AI tools offer potential assistance, but few meet the demanding criteria for rigorous literature synthesis so far.
Indeed, the pursuit of interdisciplinary comprehensiveness is no longer merely a technical problem that can be solved; it is a structural condition of knowledge itself.
We cannot assume that AI will simply fix this epistemic crisis. We also need new knowledge infrastructure to collate research that is spread across epistemic communities, data systems, and languages. And we need all of this quickly proliferating research to be discoverable, interpretable, and actionable.

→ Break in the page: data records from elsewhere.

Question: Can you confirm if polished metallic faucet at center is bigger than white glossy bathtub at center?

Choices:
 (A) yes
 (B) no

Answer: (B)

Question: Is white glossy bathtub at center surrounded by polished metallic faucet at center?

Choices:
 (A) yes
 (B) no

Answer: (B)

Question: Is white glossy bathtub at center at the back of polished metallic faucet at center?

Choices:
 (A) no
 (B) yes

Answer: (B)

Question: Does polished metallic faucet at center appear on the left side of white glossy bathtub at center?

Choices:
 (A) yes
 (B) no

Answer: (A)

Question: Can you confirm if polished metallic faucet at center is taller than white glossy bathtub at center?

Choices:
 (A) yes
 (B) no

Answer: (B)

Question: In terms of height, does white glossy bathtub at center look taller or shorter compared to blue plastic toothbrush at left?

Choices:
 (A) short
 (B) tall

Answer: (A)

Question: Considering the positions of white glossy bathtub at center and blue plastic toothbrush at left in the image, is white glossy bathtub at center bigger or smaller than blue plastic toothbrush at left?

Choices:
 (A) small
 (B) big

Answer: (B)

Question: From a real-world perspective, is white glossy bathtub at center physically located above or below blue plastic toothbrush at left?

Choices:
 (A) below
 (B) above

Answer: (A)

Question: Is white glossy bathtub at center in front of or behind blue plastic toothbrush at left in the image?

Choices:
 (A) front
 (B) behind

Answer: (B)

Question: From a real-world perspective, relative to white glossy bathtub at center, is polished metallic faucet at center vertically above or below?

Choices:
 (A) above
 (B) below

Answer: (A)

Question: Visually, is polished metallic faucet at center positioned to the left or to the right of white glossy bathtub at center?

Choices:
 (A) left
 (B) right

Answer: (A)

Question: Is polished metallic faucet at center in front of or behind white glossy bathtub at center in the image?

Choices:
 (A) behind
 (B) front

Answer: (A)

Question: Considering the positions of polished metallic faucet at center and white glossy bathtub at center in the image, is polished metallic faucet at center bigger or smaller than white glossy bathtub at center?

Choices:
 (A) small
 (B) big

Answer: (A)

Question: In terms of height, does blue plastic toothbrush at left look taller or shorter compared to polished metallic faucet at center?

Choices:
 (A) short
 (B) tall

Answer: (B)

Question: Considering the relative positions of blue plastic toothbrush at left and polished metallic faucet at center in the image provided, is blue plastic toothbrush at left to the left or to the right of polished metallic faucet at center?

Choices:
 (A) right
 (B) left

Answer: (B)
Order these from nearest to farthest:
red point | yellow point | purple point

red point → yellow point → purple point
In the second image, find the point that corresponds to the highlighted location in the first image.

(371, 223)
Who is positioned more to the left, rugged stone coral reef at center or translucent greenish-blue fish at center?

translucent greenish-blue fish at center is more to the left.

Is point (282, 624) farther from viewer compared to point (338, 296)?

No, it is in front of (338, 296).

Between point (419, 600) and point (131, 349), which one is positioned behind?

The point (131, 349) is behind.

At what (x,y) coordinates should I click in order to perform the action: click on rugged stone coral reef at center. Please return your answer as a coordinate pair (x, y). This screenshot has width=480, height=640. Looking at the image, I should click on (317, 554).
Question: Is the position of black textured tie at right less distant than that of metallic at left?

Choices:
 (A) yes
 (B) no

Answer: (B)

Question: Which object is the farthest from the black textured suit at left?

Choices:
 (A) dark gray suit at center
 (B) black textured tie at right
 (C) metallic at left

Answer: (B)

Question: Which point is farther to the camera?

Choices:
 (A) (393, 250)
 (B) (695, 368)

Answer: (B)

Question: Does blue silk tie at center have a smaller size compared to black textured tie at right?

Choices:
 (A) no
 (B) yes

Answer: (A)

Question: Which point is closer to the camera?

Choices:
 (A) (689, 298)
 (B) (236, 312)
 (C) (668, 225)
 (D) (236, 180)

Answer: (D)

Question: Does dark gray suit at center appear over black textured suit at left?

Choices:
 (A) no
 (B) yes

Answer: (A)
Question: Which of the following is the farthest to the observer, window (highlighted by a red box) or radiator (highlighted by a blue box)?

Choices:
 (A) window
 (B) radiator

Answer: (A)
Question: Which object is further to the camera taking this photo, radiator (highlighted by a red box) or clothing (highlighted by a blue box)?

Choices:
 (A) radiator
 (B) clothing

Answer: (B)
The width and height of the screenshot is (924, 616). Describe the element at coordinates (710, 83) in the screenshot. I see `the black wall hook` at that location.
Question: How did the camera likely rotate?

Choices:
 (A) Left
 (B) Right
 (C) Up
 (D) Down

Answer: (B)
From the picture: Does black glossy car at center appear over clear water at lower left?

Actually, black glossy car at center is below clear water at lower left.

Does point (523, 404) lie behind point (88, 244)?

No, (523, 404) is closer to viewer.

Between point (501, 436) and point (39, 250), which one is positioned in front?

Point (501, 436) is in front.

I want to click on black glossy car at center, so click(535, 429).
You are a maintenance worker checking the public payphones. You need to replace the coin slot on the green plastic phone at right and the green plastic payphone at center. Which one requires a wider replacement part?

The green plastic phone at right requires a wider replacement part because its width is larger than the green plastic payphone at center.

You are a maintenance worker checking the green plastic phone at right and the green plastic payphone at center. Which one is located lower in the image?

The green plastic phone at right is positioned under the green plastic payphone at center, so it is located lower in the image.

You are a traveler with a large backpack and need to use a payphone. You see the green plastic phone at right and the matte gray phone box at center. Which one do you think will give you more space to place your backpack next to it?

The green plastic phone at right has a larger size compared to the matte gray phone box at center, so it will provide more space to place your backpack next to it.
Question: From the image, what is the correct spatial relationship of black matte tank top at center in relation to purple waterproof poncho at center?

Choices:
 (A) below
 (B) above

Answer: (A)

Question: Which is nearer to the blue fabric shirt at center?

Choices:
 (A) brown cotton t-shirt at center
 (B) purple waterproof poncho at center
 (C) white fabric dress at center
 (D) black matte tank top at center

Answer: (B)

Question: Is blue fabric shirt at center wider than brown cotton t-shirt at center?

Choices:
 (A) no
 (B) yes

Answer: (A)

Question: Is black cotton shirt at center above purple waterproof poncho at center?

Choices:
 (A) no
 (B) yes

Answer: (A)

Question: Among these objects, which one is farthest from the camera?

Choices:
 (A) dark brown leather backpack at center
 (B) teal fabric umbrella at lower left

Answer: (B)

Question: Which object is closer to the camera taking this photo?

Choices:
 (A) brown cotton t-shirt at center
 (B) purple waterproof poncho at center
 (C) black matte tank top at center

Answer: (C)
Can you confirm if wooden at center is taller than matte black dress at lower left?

The research communities working on disasters and natural hazards could lead the way by:
- Disseminating guidance for scholars on designing titles, keywords, and abstracts for discovery and connection to the broader body of research
- Working with key publishers, like Elsevier and Taylor & Francis, and academic databases, like Web of Science, to develop solutions for usefully tagging hazards and disaster research for discovery and impact
- Developing and promulgating a research agenda for the field
- Organizing and disseminating regular state-of-science reports covering shorter time periods, e.g., five years
- Supporting the creation and maintenance of a specialized disasters and natural hazards research database that is supported by AI tools
Supported by such knowledge infrastructure, hazard and disaster research can be more cumulative and policy-relevant, even when it cannot be exhaustive. For our own and comparable interdisciplinary policy fields, the solution lies not just in AI, but also in developing systems that facilitate continuous, collective learning.